The cereal block formulation is the same as other similar products like Contrac (AKA Tomcat), although the active ingredient is different.  If you can get rodents to eat it, it will be killing them without a doubt.  The most common cause for suspected treatment failure is underestimation of the target population - and reinfestation due to proofing issues remaining.
matt the rat

bodger wrote:

What I refer to as the loft, isn't one that you can get into, its more of a void, so I've always kept a bit of poison in there to feed to the occasional visitor.
We've never had a problem with stinky dead ones, because we've always kept the hatch well shut.

Keeping rodenticide down to feed the occasional visitor is no longer legal.

Label conditions are changing to reflect this fact, but in essence, you should only be applying a pesticide in response to a known pest problem, and only until that problem is solved, at which point the bait should be removed.

Permanent baits are killing woodmice and other prey species and passing toxins further up the food chain into raptor species.

There is plenty of evidence of this which is why labels are changing and the baiting of rodents is becoming more and more regulated.

Im with Matt

Husband wont use jaguar as it is such a potent poison.
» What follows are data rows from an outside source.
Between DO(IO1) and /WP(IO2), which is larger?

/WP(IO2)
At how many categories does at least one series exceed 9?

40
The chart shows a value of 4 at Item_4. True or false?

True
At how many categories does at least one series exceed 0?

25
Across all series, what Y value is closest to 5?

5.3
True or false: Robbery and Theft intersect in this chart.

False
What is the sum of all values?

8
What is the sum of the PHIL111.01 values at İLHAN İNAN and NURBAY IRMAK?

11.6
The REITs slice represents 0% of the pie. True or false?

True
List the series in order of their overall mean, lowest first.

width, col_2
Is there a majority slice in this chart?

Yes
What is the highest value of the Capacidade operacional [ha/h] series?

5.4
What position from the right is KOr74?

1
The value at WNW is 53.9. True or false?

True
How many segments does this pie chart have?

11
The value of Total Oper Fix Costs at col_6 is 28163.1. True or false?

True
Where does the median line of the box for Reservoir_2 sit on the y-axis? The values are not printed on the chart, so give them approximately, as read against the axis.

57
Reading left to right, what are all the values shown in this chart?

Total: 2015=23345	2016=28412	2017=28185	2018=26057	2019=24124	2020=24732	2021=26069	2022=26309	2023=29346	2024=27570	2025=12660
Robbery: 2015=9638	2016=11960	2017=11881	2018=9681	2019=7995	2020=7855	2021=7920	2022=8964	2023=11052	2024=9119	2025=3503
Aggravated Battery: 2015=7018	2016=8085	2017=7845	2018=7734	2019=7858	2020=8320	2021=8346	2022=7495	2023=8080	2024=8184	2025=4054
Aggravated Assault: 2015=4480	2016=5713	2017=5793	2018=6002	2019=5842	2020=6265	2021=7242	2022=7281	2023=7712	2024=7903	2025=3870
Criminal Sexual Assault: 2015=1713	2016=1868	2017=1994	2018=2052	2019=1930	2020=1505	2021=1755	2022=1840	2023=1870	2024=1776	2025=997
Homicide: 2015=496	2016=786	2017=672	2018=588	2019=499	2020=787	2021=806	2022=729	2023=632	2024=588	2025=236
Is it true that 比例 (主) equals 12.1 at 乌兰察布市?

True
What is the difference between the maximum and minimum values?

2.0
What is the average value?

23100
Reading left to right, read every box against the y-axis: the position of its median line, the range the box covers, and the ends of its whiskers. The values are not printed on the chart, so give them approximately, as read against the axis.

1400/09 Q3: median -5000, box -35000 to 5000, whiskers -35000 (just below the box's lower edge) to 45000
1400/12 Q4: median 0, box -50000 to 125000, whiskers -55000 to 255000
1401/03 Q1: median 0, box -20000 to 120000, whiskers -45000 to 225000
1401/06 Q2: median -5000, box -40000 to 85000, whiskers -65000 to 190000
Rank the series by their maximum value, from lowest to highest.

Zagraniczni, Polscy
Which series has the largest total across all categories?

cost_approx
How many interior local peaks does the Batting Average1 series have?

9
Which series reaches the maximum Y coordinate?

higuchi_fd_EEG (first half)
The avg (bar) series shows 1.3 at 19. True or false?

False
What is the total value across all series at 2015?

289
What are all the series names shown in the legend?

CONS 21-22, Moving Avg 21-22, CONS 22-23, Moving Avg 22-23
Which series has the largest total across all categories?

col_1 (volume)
Bodger if you are having such an issue it might be worth you looking up a local pestcontroller and getting someone in.

Ok its going to cost more than a tub of bait, but it is then their problem not yours.

As matt also said you probably had a few more than your realise

I ran my own pest control businessfor a number of years and hold the RSH certificate in pest control.

I no longer have an account with the likes of Killgerm and this product was the one that my local agricultural merchants had on their shelves.
matt the rat

Sadly Bodger, times have changed since you did your RSPH.

While the fundamental basics of rodent behaviour and control have remained the same, the regulations and best practice guidelines have changed beyond belief.

After 25 years in general pest control, I'm now a molecatcher who does a bit of pest control rather than a pest controller who controls the odd mole.

The system is stacked up against the professional pest controller, and while I still do some research fieldwork for the university, the days of me chasing around after rat and mouse work are over.

I have/had one job where I was expected to fill in 7 forms before I could do anything; it's just got ridiculous.  

Meanwhile, the ameteur user or farmer just carries on regardless and does as he or she pleases.....

"Meanwhile, the ameteur user or farmer just carries on regardless and does as he or she pleases....."

Thankfully, thats exactly the situation that I find myself in.

And its just that sort of attitude by the non professionals that is potentially damaging our presious wildlife

Mel, there shouldn't and usually isn't any of 'our precious' wildlife in our loft.

As for attitude, the only attitude that I detect here' is one of protectionism.

By law, a huge amount of information comes with every package of rodenticide. This includes the methodology of the particular poison in the product and the does and don'ts of using it.
Their are certain products that are labelled 'for professional use only' and this particular product' as far as I'm aware, isn't one of them.

Armed with the information supplied with the products and a modicom of common sense,  there isn't always the need for the lay person  to call out and pay for a professional pest controller.
My original post was about the effacacy of this particular product, to which I have now recieved an answer.